Study results suggest caution in designing agricultural policies based on evidence derived from inaccurate measurement protocols.

Field workers in Ethiopia weight the grain. (Photo: Hailemariam Ayalew/CIMMYT)
Field workers in Ethiopia weight the grain. (Photo: Hailemariam Ayalew/CIMMYT)

Quantifying agricultural productivity relies on measures of crop production and land area. Those measures need to be accurate, but it is often difficult to source reliable data. Inaccurate measurements affect our understanding of the relationship between agricultural productivity and land area.

Researchers examined the sensitivity of empirical assessments of this relationship to alternative measurement protocols. Scientists from the International Maize and Wheat Improvement Center (CIMMYT), Trinity College Dublin and the International Food Policy Research Institute (IFPRI) analyzed different methods of plot-level production and area measurement.

The study, to be published, is said to be the first to evaluate errors along the two dimensions —production and area — in all available measurement techniques.
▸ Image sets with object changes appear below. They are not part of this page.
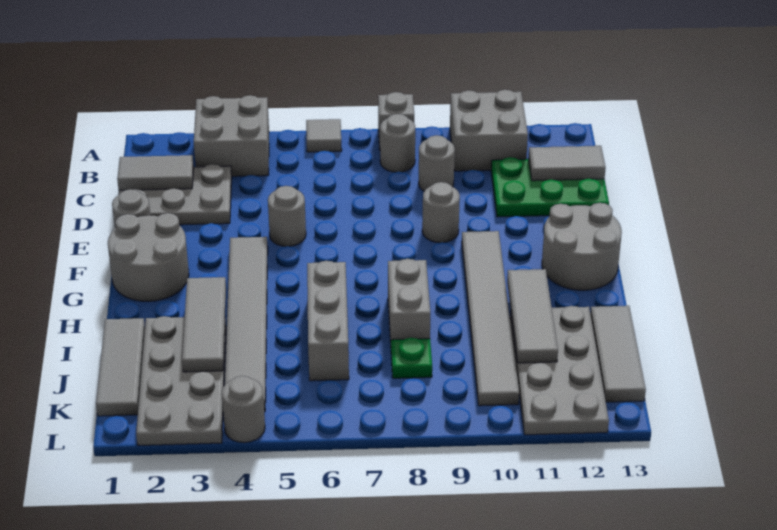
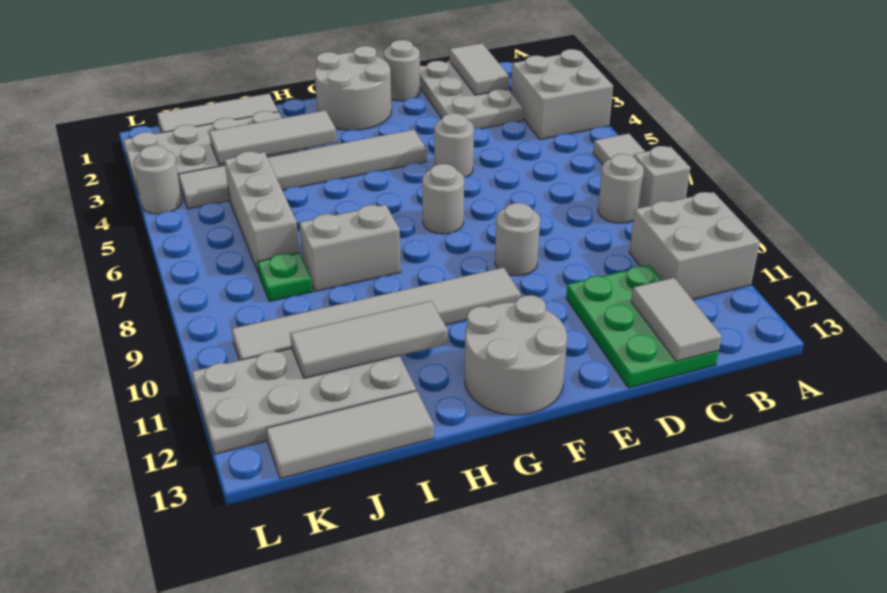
grey 1x1 round brick [419,135,455,191] -> grey 1x1 round brick moved to [422,164,464,234]
grey 1x3 brick [307,261,349,381] -> grey 1x3 brick turned to [224,151,299,274]

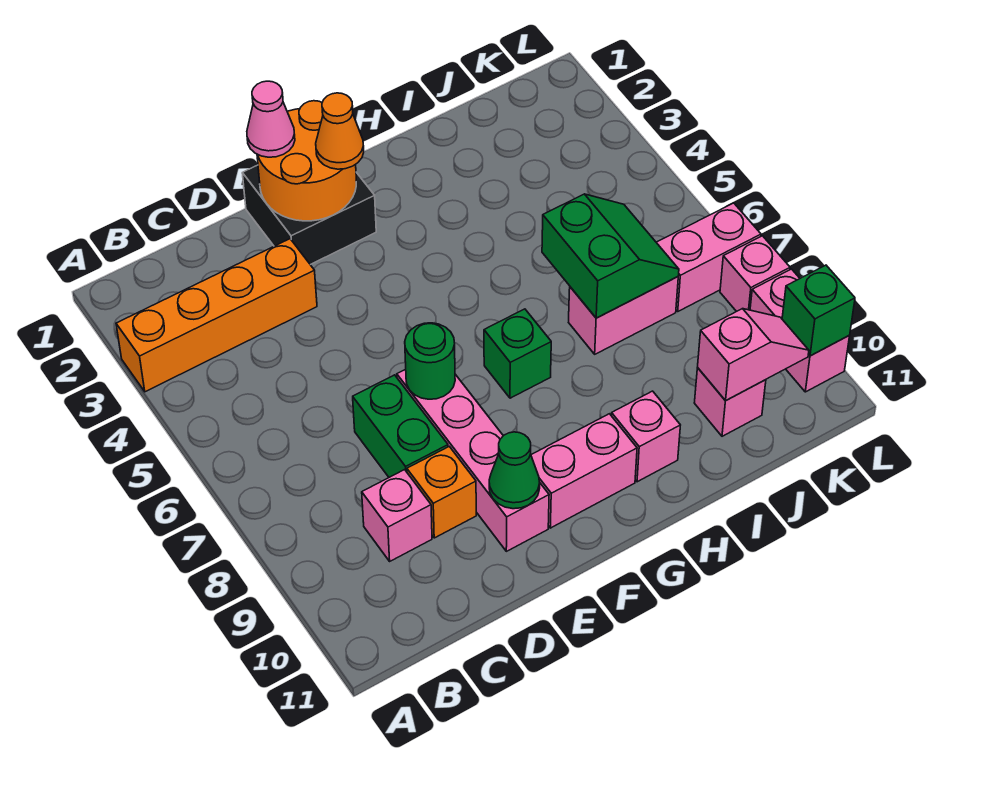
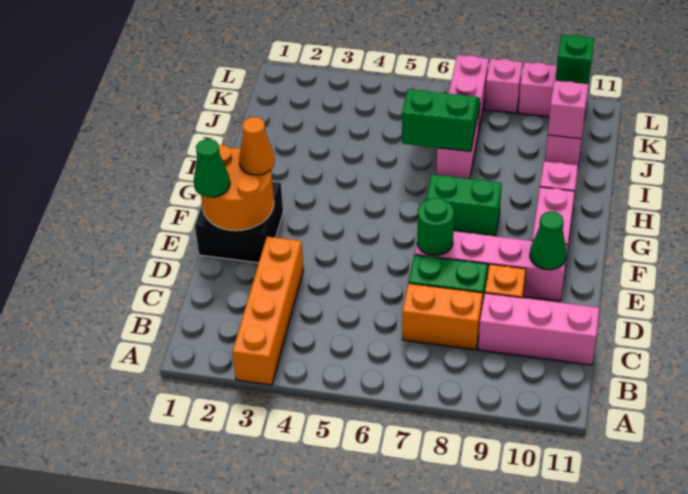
none -> orange 1x2 brick [402,283,483,350]
pink 1x1 brick [362,470,432,561] -> pink 1x3 brick [478,293,599,365]
pink 1x1 cone [247,81,295,157] -> green 1x1 cone [194,139,230,197]
green 1x1 brick [484,309,551,398] -> green 1x2 brick [426,175,502,236]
Researchers found that errors from both production and area measurements explain the estimated inverse productivity-size relationship. When using a combination of the most accurate measures for yield and area — full plot harvest and total station — the inverse relationship vanishes. Consistent with previous studies, the study also shows that addressing one of the other sources of error — for example, either production or area estimates — does not eliminate the bias associated with measurement error.

For this study, the research team collected and used a unique dataset on maize production from Ethiopia, addressing measurement issues commonly found in other datasets that hinder accurate estimation of the size-productivity relationship. Specifically, the researchers considered six alternative land area measures: farmers’ self-reported estimates; estimates from low-cost old generation consumer-grade dedicated GPS receivers that have frequently been used in field data collection by research organizations over the past decade; estimates from single- and dual-frequency mobile phone GPS receivers; compass-and-rope estimates; and total station theodolite measurement.

An enumerator in Ethiopia measures grain moisture. (Photo: Hailemariam Ayalew/CIMMYT)
An enumerator in Ethiopia measures grain moisture. (Photo: Hailemariam Ayalew/CIMMYT)

Most cost-effective measurement methods

The study also provides a cost-effectiveness analysis of the different measurement methods. According to the researchers, the most expensive combination to use is full harvest yield with total station measurement. The cost is potentially prohibitively high for traditional surveys involving large samples.

It concludes that the optimal combination is crop-cut random quadrant measurements coupled with GPS measurement. This offers the best value for money of all the methods considered, since the results for the productivity-size regressions are like what is found when the gold-standard for yield and area measurement protocols are used.